(Task requirements)
Please write out every entry below exactly, leaving out any pictures.

(Provided records)
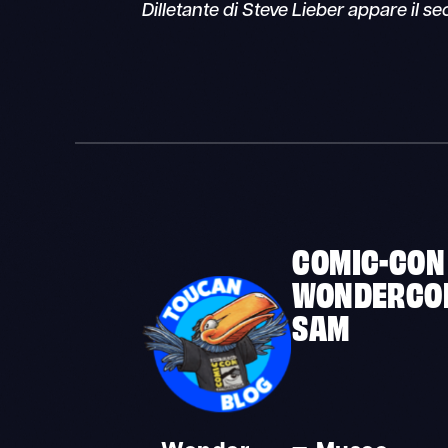
Dilletante di Steve Lieber appare il 
COMIC-CON
WONDERCO
SAM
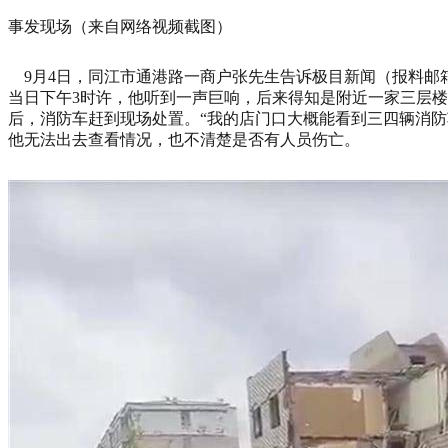
事发现场（来自网络视频截图）
9月4日，同江市通港路一商户张先生告诉极目新闻（报料邮箱：jim
当日下午3时许，他听到一声巨响，后来得知是附近一家三层
后，消防车赶到现场处置。“我的店门口大概能看到三四辆消防
他无法出去查看情况，也不清楚是否有人员伤亡。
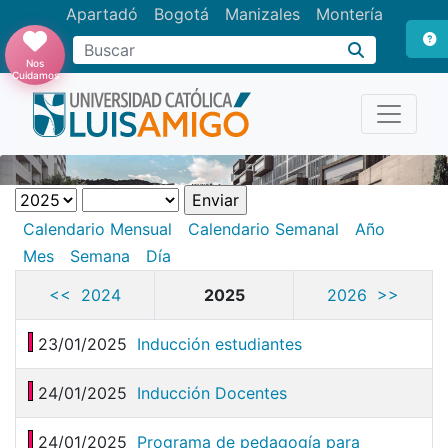
Apartadó
Bogotá
Manizales
Montería
Buscar
Nos
Cuidamos
Calendario Mensual
Calendario Semanal
Año
Mes
Semana
Día
<< 2024
2025
2026 >>
23/01/2025
Inducción estudiantes
24/01/2025
Inducción Docentes
24/01/2025
Programa de pedagogía para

(Task response)
Dilletante di Steve Lieber appare il 
COMIC-CON
WONDERCO
SAM
事发现场（来自网络视频截图）
9月4日，同江市通港路一商户张先生告诉极目新闻（报料邮箱：jim
当日下午3时许，他听到一声巨响，后来得知是附近一家三层
后，消防车赶到现场处置。“我的店门口大概能看到三四辆消防
他无法出去查看情况，也不清楚是否有人员伤亡。
Apartadó
Bogotá
Manizales
Montería
Buscar
Nos
Cuidamos
Calendario Mensual
Calendario Semanal
Año
Mes
Semana
Día
<< 2024
2025
2026 >>
23/01/2025
Inducción estudiantes
24/01/2025
Inducción Docentes
24/01/2025
Programa de pedagogía para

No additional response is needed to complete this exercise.